Opdracht 1 ▸
Beantwoord deze vragen over de tekst over het circusfestival in Zagreb:
(a) Sinds welk jaar wordt het festival gehouden?
(b) Met hoeveel Europese journalisten werd het tweede deel gevolgd?
(c) Wat is de naam van de Kroatische festivalleider?
Opdracht 2 ▸
Leg in één tot drie zinnen uit waarom men volgens de tekst over het circusfestival in Zagreb benieuwd was hoe dit festival van nieuw circus zou kunnen zijn.
Opdracht 3 ▸
Schrijf de tekst over het festival van nieuw circus in Zagreb verder, te beginnen na de laatste zin.

Getoonde tekst ▸
- - - -
Auteur: Roland Vermeylen (B)
Residentie: Festival Novog Cirkusa (Zagreb, HR), 8 > 11 november 2012
Bron: Unpack the Arts (download de volledige pdf van deze residentie)
Sinds 2005 loopt elk jaar in Zagreb het festival ‘Nieuw circus’. Kroatië heeft al een tijdje geen eigen circus meer en ook de recente wetgeving is weinig vriendelijk voor rondtrekkende circussen. We waren dus benieuwd hoe dit ‘festival van nieuw circus’ wel zou kunnen zijn.
Samen met tien Europese journalisten volgden we het tweede deel van dit festival en we wisselden onze beelden en inzichten uit met de Kroatische festivalleider Ivan Kralj, de artiesten en enkele circustheoretici die vooral uit het Franse Hors Les Murs en Circostrada kwamen. Het was boeiend om het circusveld scherper te kunnen verwoorden na het gezamenlijk beleven van een viertal circusproducties. Vooral het samen kunnen reflecteren was verrijkend.
- - - -
Bronfragment ▸
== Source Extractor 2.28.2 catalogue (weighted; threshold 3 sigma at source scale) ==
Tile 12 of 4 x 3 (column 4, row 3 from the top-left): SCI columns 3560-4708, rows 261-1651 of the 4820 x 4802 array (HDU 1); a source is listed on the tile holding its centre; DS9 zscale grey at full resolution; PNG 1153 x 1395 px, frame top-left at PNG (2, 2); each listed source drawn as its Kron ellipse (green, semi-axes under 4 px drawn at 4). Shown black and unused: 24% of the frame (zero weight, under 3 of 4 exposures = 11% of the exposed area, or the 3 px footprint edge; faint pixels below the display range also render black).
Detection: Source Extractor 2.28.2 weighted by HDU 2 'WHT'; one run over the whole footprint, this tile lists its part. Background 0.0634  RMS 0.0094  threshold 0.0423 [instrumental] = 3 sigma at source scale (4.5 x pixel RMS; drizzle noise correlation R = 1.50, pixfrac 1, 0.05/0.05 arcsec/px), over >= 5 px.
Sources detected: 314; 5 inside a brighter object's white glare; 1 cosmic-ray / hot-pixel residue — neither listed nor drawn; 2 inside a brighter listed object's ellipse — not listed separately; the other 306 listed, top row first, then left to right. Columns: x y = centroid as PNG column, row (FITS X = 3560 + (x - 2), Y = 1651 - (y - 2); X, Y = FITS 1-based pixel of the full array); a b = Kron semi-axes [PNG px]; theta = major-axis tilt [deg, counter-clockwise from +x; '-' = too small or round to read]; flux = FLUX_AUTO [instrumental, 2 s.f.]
- - - -
Juist antwoord 1 ▸
(a) Sinds 2005.
(b) Met tien.
(c) Ivan Kralj.

Juist antwoord 2 ▸
Kroatië heeft al een tijd geen eigen circus meer. Ook is de recente wetgeving weinig vriendelijk voor rondtrekkende circussen.

Juist antwoord 3 ▸
Tot in de zestiger jaren is het Westers circus bijna helemaal in handen van circusfamilies. Je wordt als circuskind geboren en je wordt zo van bij de geboorte voorbestemd. De verwachtingen tussen ouders en kinderen zijn heel helder en gefocust. De rollen en de leerprocessen zijn duidelijk. Je leert en leeft door observatie en dan snel – zonder veel uitstellen – het zelf te “doen” en zo te ondervinden waar precies je talenten liggen. Schrijven, lezen, theoretisch leren en reflecteren met woorden zijn uit den boze en horen bij de burgerwereld.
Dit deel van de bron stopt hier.